Pricing Server Licenses

I'm keen to hear all the opinions on how you think Server Licenses should be priced and handled. Especially since these types of licenses seem to be on the upswing.

I'm referencing them for when specifically when used on, for example, a popular website that creates personalized items like wedding invites, mugs,merch etc using the font - where the customer can type with the font whatever they want on the item to see how it looks, then click buy.

On research, some seem to price per Server size, some are priced per monthly users/customers , and others are priced per 10 000 products made available.

The length also varies from perpetual to annual to per mass quantity. And how would you go about checking these stipulations and limitations once the licnese is in use? Do you send them an email every year, to every customer? And in situtations where you can't tell how many items they are really selling - do you audit them or what? How do you keep on top of them and their enforcement? Or is it blind trust?

I'm also ESPECIALLY keen to hear if you think it's a good idea to allow other font vendors to handle these particular licenses for you ( like myfonts ,fontspring etc) - where you cannot necessarily see who bought what when - to check up on the annual validity if thats the option. 

Just throw it all in here :)  I'm all ears!



Comments

  • I'd be interested in this as well. I have no idea how you would check usage. 
  • @John Hudson your description sounds similar to licensing for bundling with an operating system, which is something that Tiro is doing. What differentiates an OS vendor and an online typesetter regarding the licensing model?
  • Not a server license per se, but some foundries offer an "OEM" type of license for things where they can't measure usage and so assume it is unlimited and perpetual. It's expensive (I've seen this priced pretty close to custom work), but larger companies sometimes have a budget for that sort of thing.
  • John HudsonJohn Hudson Posts: 2,205
    your description sounds similar to licensing for bundling with an operating system, which is something that Tiro is doing. What differentiates an OS vendor and an online typesetter regarding the licensing model?
    Not a lot. Bundling licenses are also individually negotiated and not covered in our standard EULA. As you suggest—and as my reference to Adobe’s CC model also indicates—, distributing fonts and distributing use of fonts are very similar. The difference is that bundling agreements are usually pretty open-ended for the licensee—a company like Apple will want the right to distribute any number of copies of a font with any number of their products or services—while distributed use is potentially something that can actually be tracked and, therefore, charged on a per use basis.
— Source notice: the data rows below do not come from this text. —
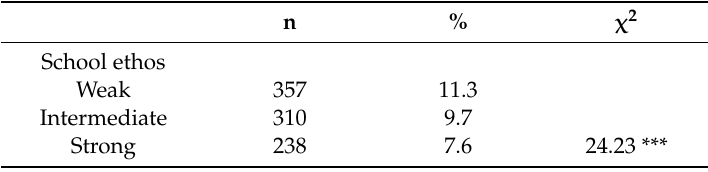
Table 2. Recurring sickness absence among students, by thirds of teacher-rated school ethos n = 9482.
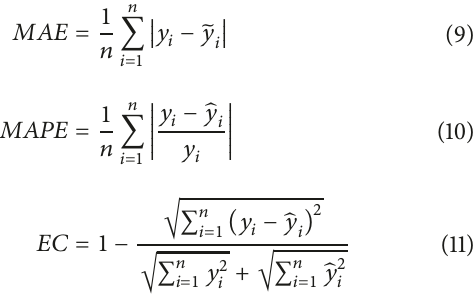
Figure 11: The forecasting performance of detector NBXX10 (1)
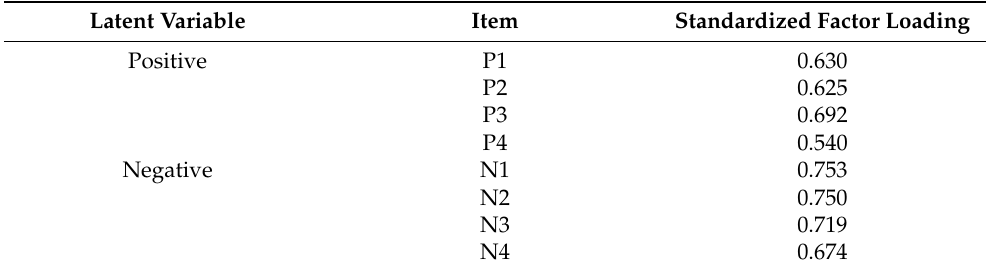
Table 7. Factor loadings.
  • Miles NewlynMiles Newlyn Posts: 164
    edited November 28
    When negotiating this kind of license I discount for bundles of styles from our library. It's one of the few opportunities to up-sell your complete library, or at least a few different typefaces.
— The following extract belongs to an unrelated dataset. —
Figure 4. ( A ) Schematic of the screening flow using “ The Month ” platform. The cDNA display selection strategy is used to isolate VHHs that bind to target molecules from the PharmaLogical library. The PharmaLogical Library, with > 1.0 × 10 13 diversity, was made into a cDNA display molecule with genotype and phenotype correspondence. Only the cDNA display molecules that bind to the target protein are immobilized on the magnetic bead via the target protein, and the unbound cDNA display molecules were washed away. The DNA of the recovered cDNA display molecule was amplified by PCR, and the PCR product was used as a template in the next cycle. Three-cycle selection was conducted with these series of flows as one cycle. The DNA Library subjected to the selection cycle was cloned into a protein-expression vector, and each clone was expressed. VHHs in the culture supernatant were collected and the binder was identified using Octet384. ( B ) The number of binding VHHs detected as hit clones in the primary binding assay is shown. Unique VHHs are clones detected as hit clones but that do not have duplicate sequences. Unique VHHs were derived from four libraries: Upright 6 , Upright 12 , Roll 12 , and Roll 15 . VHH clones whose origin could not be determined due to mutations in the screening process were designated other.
    I would never let a reseller/vendor to negotiate this for me.
  • John HudsonJohn Hudson Posts: 2,205
    Another difference between bundling distribution and externally accessed server licensing is that the former tends to be perpetual—a company like Apple or Microsoft needs to ensure that they can continue to support existing documents in future versions of their software—, while the latter could be a time-limited, renewable agreement, and one which either party could cancel under conditions to be specified in the agreement.
  • JoyceKettererJoyceKetterer Posts: 571
    edited November 30
    I issue licenses for this kind of use but I do not call them server licenses.   Honestly, I think the term is worse than non-sensical.  It has nothing to do with the nature of the use and customers who've not heard of it before are confused by it. 

    That said, I'm no purist.  We permit product use generally so I'm pragmatic about on-demand product printing. I price this kind of use as a web app (for which we use our web embedding license and our application embedding pricing) but then mark it up using a case by case multiplier to accommodate the on-demand sale of printed products.  All embedding licenses with us require annual reporting (and yes, I have to email each client but it's not that bad, I often get additional sales by reminding them we exist.  I tried automated emails but too many went into spam).

    With regards to letting others handle the more complicated licensing for you, I assume you mean monotype?  Even if not, I'm against it. You don't want it to be possible for the same fonts to be licensed under different terms (by which I mean the meaty core terms that effect how violations are handled).  It can be a mess.